Polygamy is never directly confronted in the Old or New Testament, except to say that marriage is to be between one husband and one wife until death (Matthew 19:5, 1 Corinthians 7:39, 1 Timothy 3:2, etc.). In the requirements for an overseer of the church, the pastor or the elder is to be a husband of one wife. He is a mature Christian, and is to be an example for the saints under his care. Therefore, we know this is what Christ expects of his followers: for those who are married, it is to be one man and one woman for life.

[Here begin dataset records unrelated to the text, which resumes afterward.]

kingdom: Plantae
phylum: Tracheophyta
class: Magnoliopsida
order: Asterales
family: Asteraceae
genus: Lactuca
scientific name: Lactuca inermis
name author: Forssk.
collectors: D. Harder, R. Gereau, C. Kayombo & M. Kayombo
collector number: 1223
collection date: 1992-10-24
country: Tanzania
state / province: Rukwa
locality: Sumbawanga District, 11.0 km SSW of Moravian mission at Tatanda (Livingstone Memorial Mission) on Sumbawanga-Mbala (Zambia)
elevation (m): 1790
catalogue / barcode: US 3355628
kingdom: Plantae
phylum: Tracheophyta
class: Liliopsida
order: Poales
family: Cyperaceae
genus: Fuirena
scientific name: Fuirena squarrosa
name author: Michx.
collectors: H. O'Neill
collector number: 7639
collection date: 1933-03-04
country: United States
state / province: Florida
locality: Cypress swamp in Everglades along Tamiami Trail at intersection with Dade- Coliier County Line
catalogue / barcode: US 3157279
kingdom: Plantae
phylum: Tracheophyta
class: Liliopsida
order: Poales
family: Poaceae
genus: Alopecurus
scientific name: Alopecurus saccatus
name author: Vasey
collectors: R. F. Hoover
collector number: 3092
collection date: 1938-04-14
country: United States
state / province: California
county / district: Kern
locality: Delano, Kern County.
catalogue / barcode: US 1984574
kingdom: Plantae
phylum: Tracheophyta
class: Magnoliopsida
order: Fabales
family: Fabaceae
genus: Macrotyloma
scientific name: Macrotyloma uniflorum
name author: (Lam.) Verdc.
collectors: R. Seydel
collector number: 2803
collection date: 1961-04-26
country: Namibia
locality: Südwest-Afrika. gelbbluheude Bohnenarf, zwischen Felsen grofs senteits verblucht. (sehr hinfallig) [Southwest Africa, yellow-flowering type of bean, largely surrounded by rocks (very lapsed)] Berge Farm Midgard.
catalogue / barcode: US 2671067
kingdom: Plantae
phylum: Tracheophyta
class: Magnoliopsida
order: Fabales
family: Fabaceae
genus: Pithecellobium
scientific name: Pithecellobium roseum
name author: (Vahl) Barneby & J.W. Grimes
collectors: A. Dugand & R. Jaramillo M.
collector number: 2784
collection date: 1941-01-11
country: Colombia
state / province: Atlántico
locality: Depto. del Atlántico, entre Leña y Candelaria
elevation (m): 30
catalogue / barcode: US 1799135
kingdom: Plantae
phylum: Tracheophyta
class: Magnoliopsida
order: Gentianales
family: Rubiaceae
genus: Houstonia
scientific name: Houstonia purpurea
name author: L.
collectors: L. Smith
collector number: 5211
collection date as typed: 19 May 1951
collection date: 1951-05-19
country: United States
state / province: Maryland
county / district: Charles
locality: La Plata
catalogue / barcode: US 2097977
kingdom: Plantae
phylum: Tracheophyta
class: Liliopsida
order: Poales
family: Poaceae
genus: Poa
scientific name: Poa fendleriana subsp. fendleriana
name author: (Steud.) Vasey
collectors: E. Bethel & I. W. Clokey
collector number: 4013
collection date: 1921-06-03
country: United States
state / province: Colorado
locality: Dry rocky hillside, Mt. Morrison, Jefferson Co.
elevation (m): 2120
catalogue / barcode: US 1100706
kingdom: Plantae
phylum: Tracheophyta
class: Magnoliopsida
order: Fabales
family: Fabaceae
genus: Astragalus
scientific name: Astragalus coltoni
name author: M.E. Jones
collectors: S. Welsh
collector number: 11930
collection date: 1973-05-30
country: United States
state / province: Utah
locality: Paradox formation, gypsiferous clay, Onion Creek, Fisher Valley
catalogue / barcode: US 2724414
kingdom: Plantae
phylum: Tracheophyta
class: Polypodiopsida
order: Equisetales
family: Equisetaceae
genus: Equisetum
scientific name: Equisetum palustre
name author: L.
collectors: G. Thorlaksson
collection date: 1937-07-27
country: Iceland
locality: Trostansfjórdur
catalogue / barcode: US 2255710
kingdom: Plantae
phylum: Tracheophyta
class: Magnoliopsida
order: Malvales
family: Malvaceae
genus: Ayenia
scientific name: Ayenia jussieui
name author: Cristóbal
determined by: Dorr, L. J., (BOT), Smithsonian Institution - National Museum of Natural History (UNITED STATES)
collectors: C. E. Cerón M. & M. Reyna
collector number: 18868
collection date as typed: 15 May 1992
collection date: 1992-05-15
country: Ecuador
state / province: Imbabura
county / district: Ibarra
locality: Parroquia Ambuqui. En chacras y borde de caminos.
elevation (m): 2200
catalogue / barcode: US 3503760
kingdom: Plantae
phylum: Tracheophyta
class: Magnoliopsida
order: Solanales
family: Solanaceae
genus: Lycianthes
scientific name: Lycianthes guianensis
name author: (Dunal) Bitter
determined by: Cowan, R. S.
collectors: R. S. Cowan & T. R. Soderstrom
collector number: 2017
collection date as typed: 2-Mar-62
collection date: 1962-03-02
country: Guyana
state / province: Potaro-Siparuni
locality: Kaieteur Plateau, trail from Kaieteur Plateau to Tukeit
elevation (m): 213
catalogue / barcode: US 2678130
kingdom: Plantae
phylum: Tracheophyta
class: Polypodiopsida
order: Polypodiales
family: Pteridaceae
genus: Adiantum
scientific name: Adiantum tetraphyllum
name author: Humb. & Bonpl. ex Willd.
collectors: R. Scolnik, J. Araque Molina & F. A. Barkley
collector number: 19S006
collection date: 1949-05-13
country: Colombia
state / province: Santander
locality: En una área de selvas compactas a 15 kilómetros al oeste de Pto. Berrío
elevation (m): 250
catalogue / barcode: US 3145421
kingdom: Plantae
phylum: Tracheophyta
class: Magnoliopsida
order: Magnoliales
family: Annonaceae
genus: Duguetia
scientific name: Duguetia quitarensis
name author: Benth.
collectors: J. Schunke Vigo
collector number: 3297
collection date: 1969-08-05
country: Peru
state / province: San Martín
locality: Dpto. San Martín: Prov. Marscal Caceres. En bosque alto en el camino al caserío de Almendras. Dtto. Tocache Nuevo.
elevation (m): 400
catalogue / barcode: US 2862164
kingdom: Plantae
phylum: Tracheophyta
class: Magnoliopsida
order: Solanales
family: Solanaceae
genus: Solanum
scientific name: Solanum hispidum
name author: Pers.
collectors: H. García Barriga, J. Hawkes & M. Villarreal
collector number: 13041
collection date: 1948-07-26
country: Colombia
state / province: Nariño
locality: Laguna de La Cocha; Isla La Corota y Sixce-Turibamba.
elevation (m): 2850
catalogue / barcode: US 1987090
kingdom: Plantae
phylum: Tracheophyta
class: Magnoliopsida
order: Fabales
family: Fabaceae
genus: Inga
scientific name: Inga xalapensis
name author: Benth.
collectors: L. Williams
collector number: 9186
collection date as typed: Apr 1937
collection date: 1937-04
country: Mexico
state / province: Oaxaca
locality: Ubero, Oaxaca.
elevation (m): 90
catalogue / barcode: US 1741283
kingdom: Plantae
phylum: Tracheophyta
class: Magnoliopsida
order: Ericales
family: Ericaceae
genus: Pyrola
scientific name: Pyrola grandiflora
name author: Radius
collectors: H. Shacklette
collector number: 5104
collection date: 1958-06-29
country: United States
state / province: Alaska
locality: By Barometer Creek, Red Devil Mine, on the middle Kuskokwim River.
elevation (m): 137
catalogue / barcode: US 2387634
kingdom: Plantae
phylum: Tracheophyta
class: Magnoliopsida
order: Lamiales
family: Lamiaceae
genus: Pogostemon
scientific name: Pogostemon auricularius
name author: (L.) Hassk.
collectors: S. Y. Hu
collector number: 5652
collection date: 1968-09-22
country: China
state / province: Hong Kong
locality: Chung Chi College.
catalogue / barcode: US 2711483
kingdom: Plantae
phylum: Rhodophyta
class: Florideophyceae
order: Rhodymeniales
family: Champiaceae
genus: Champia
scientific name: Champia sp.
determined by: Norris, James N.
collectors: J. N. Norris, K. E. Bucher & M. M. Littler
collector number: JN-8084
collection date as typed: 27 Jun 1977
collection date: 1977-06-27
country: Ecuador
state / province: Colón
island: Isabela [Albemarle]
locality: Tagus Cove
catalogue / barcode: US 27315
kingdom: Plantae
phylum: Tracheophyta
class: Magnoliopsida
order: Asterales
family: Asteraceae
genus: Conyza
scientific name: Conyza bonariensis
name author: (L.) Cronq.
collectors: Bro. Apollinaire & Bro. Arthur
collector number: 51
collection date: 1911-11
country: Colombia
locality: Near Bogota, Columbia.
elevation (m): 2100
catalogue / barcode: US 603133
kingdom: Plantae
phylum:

So why is polygamy never directly confronted, in the Old Testament or New? This is conjecture on my part, but I believe the reason is so no one would be led to believe they need to divorce all their wives but their first. In Bible times (both Old and New), a woman who had sex — whether she had been married and divorced, or even raped and forced into sex against her will — was considered no good (hence the laws in Deuteronomy 22). Had a woman who was wife number 3 in a marriage been divorced because her husband had an attack of conscience, she would be forced into a situation that would leave her destitute, resulting in either slavery or prostitution (consider 2 Samuel 13:20).
Now, despite the fact that we often single out characters like Abraham and Jacob, David and Solomon, polygamy was not a common practice (and polyamory was practically non-existent). If it was practiced at all, it was among the rich. And it was either a sign of wealth, or it was considered a benevolent act. For example, David married Abigail when her bonehead of a husband died. Abigail would not have inherited Nabal’s household, as we think of in an American context — she would either have gone to live with family or become destitute. David took her as his wife to show appreciation for her kindness. In the case of Solomon, his wives were his possession, and his interests were divided between the God of his father and the gods of his pagan wives (as in 1 Timothy 6:
In Malachi’s rebuke against Israel, he said, “For the man who does not love his wife but divorces her, says the Lord, covers his garment with violence, says the Lord of hosts. So guard yourselves in your spirit, and do not be faithless” (Malachi 2:16). For those Israelites who had married pagan wives, they broke the law of God, but they weren’t to divorce their wives. Likewise, those who had taken multiple wives had broken the law of God, but weren’t to divorce their extra wives. Rather, they needed to remain faithful to their covenant vow, and teach their children what God intended marriage to be so not to repeat the sins of their fathers.
In countries today where polygamy is practiced, missionaries tell these husbands not to divorce their wives, lest their wives become destitute and their children fatherless. But they should teach their children that when they grow up and get married, they are to only have one spouse. The Bible explicitly says how God designed a marriage is to be, and that is sufficient.